This is a collaboration project with Verizon made possible by Break Through Tech AI.
The main goal is to build a Real Time Vision Algorithm that is aimed to enhance enhancing the retail shopping experience by identifying accessories in a retail store, improving customer experience and reducing wait times and staff dependency for compatibility checks. By leveraging state-of-the-art machine learning techniques, this solution ensures accurate recommendations and efficient image processing, streamlining the shopping process for both customers and retailers. Our project is currenly only able to identify phone cases using 3 robust models:
- An object detection model for phone case design recognition
- A segmentation model for camera cutout recognition
- A segmentation model for phone detection
-
Real-Time Object Detection: Utilizes
YOLOv8lfor precise detection of phone case designs in real-time. -
Efficient Image Preprocessing: Incorporates convex hulls and binary masks to reduce noise and improve feature extraction for accurate model input calibration.
-
High-Fidelity Object Segmentation: Utilizes two
YOLOv11-segmodels — one for phone camera recognition and another for phone segmentation - achieving high segmentation precision. -
Optimized Data Pipeline: Built a robust pipeline using Ultralytics YOLO and PyTorch to process and analyze images efficiently.
- Python 3.9 and later
- OpenCV for real-time image processing and data preparation
- PyTorch as a main framework the models are based on
- Ultralytics YOLOv8l and YOLOv11-seg for real-time object detection, segmentation and prediction
- Google Colab as a main collaborative environment for this project
- Makesense.ai for data annotation
The dataset cosists of 266 hand-picked images containing phones at vaious angles with 25 unique case designs, each of the images annotated by hand using makesense.ai.

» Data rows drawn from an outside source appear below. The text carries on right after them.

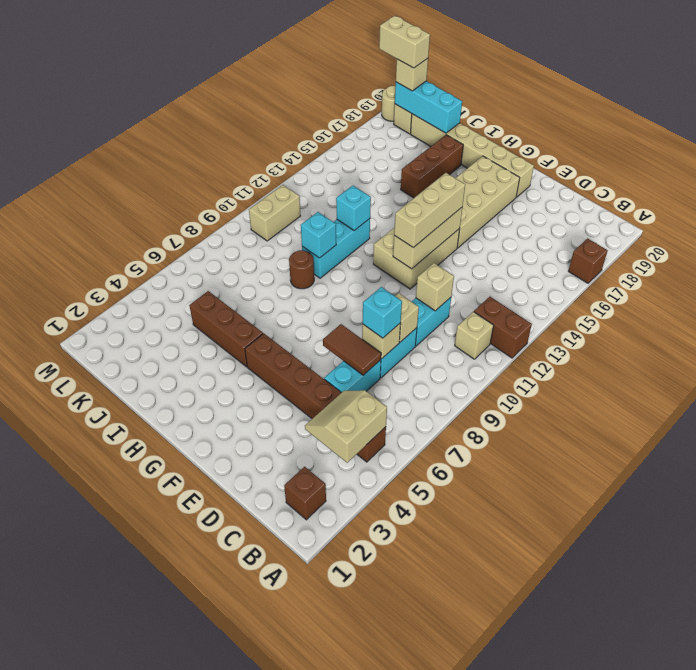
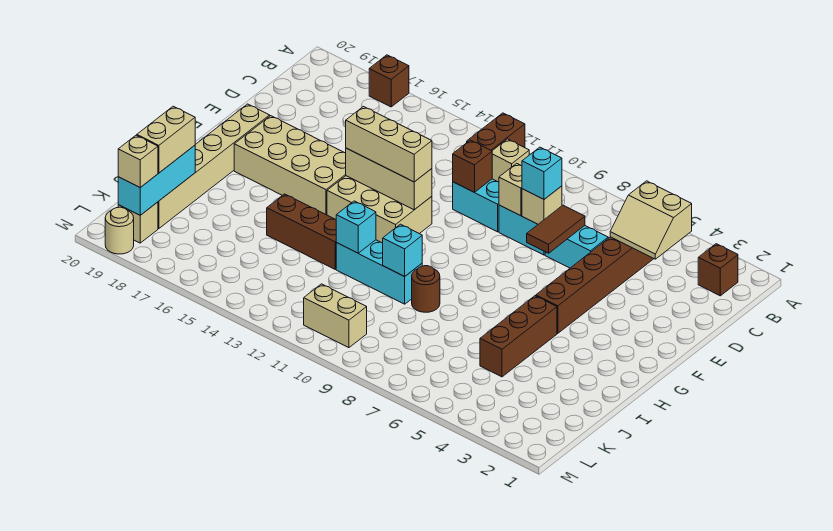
tan 1x1 brick [416,263,454,311] -> brown 1x1 brick [453,140,492,192]
brown 1x3 brick [401,135,463,198] -> brown 1x3 brick moved to [267,194,336,269]
tan 1x2 brick [379,16,430,68] -> tan 1x2 brick moved to [137,106,195,173]

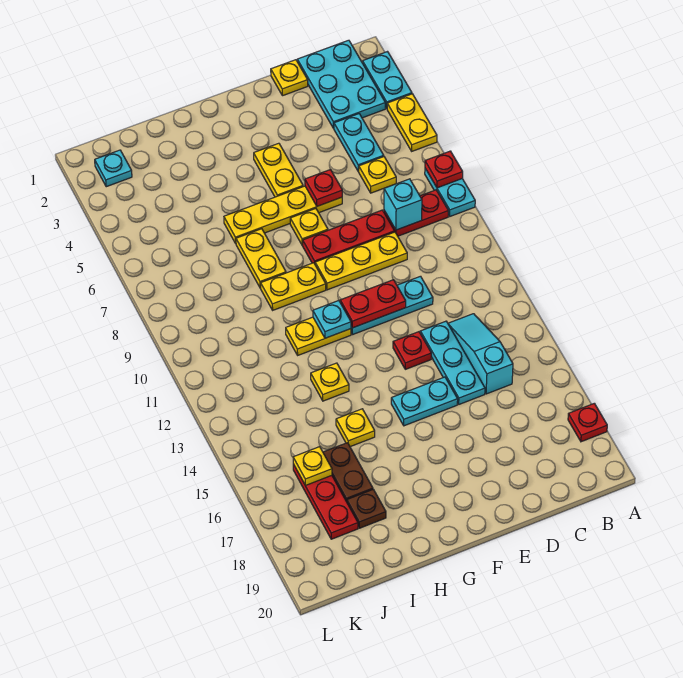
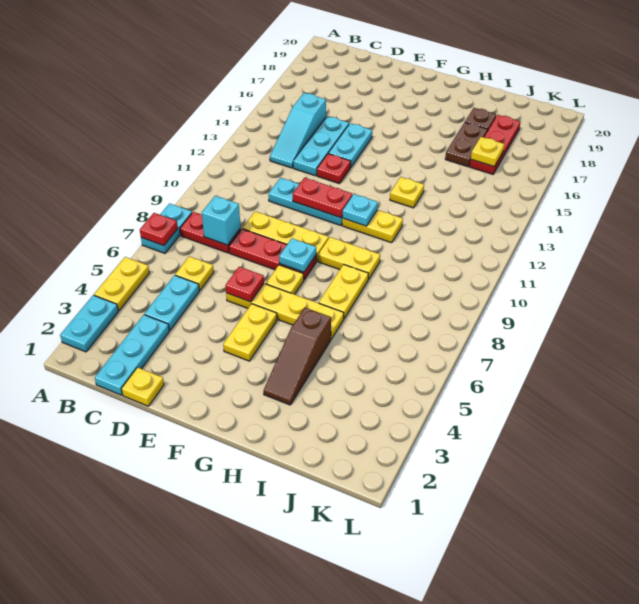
red 1x1 plate [568,403,607,442] -> none
cyan 2x3 plate [297,40,385,128] -> cyan 1x3 plate [95,315,169,395]
cyan 1x2 plate [391,377,458,426] -> cyan 1x2 plate turned to [328,123,372,168]
none -> brown 1x3 slope [264,308,331,405]
yellow 1x1 plate [336,409,375,447] -> none
cyan 1x1 plate [95,150,132,187] -> cyan 1x1 plate moved to [279,238,316,272]

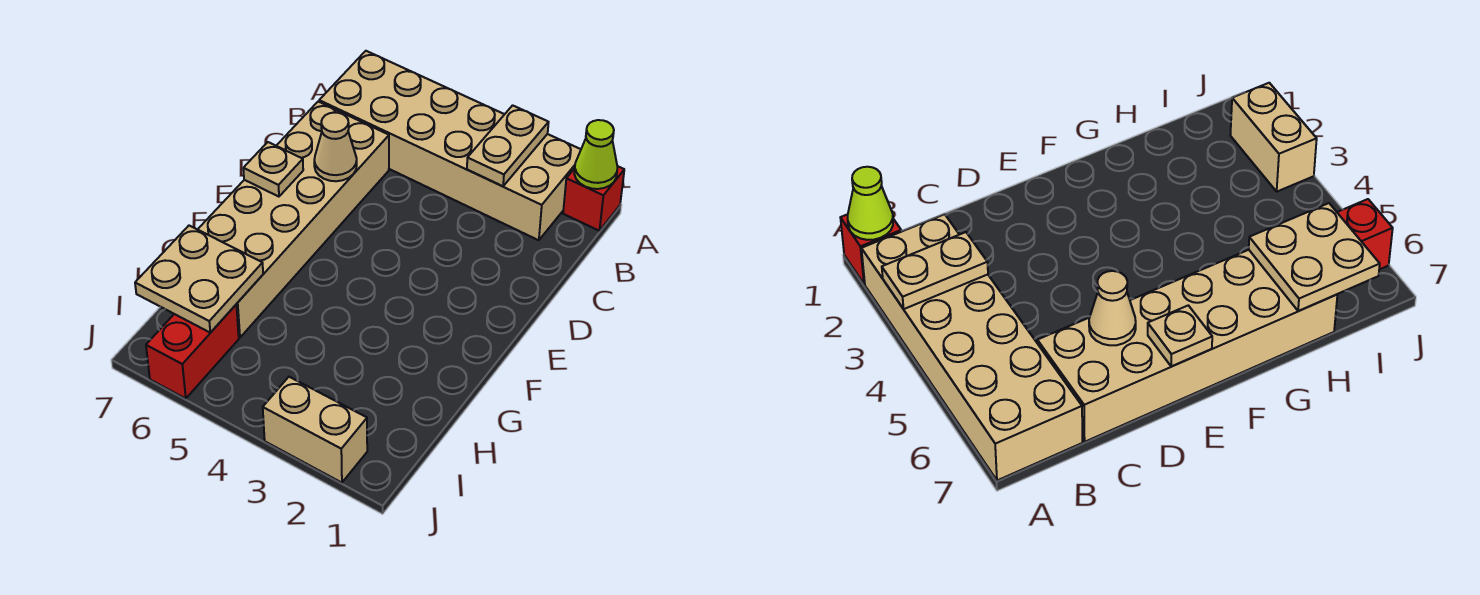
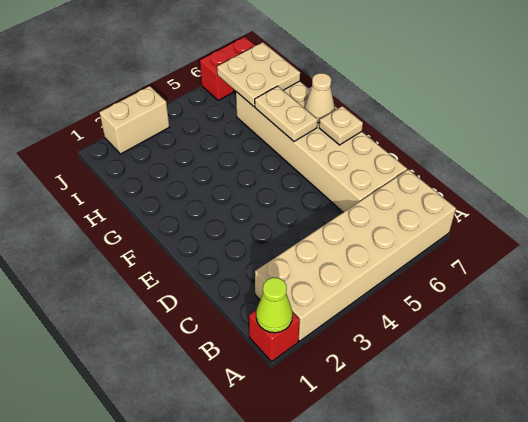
tan 1x2 plate [467,105,549,186] -> tan 1x2 plate moved to [255,86,318,141]
tan 1x1 cone [314,113,357,181] -> tan 1x1 cone moved to [305,73,335,123]
red 1x2 brick [146,305,239,398] -> red 1x2 brick turned to [200,37,255,100]

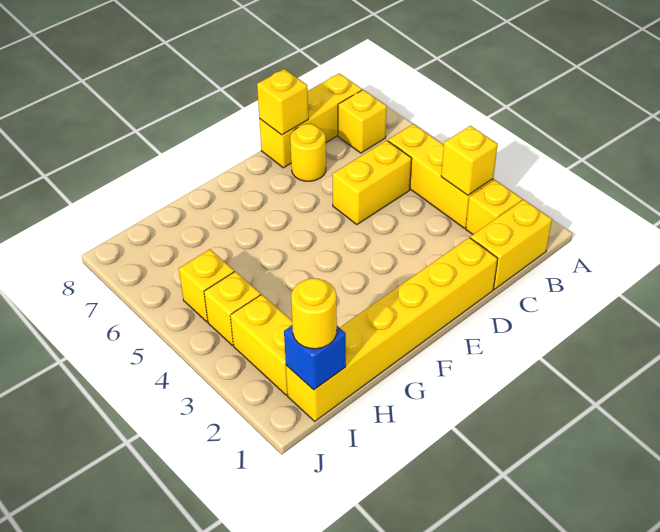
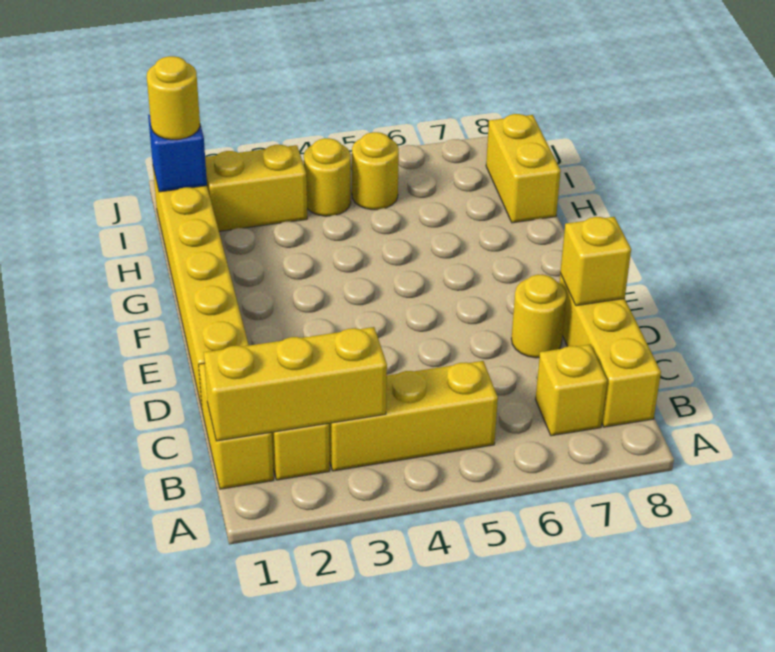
yellow 1x1 brick [441,126,498,195] -> yellow 1x3 brick [204,327,387,441]
yellow 1x2 brick [333,140,412,225] -> yellow 1x2 brick moved to [486,114,561,223]
yellow 1x1 brick [204,271,261,346] -> yellow 1x1 round brick [304,138,351,216]
yellow 1x1 brick [179,249,234,322] -> yellow 1x1 round brick [352,132,399,210]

All of the case design examples have been gathered from the internet, mainly the Verizon Store Website, and Amazon as well various case manufacturers' websites (for examples with different models of the same design that are absent from the aforementioned sources).
Each image and label follows this convention:
DesignName_PhoneModel_ImageNumber.png/.jpg/.txt
DesignNamestands for the name of the case design in the image. It is written without any spaces or underscores.PhoneModelstands for model of the phone in the image. It is written without any spaces or underscores.ImageNumberstands for the sequential number for multiple instances of the same design and phone model combination.
Each image has a .txt file that contains a YOLO format label. For more information, please see YOLO Label Documentation. Here's an example of what it can look like:
12 0.496733 0.498562 0.982945 0.993289
The numbers respresent the following, in that order:
- Class ID
- The x-coordinate of the bounding box center
- The y-coordinate of the boundting box center
- Width of the bounding box
- Height of the bounding box
Here's a visualization of the file structure within root, assuming files are sorted in alphabetical order:
/root
├── dataset
│ ├── AfternoonInVersailles_GalaxyS23Ultra_1.png // Case design image
│ ├── AfternoonInVersailles_GalaxyS23Ultra_1.txt // YOLO-format label
│ ├── BowPosiePink_iPhone15ProMax_4.png
│ └── BowPosiePink_iPhone15ProMax_4.txt
...
We utilized two models: Camera Cutout Segmentation Model for camera recognition and Phone Segmentation Model for phone detection.
YOLOv11-seg was used for achieving high segmentation precision.
The models were used jointly for accurate phone type prediction.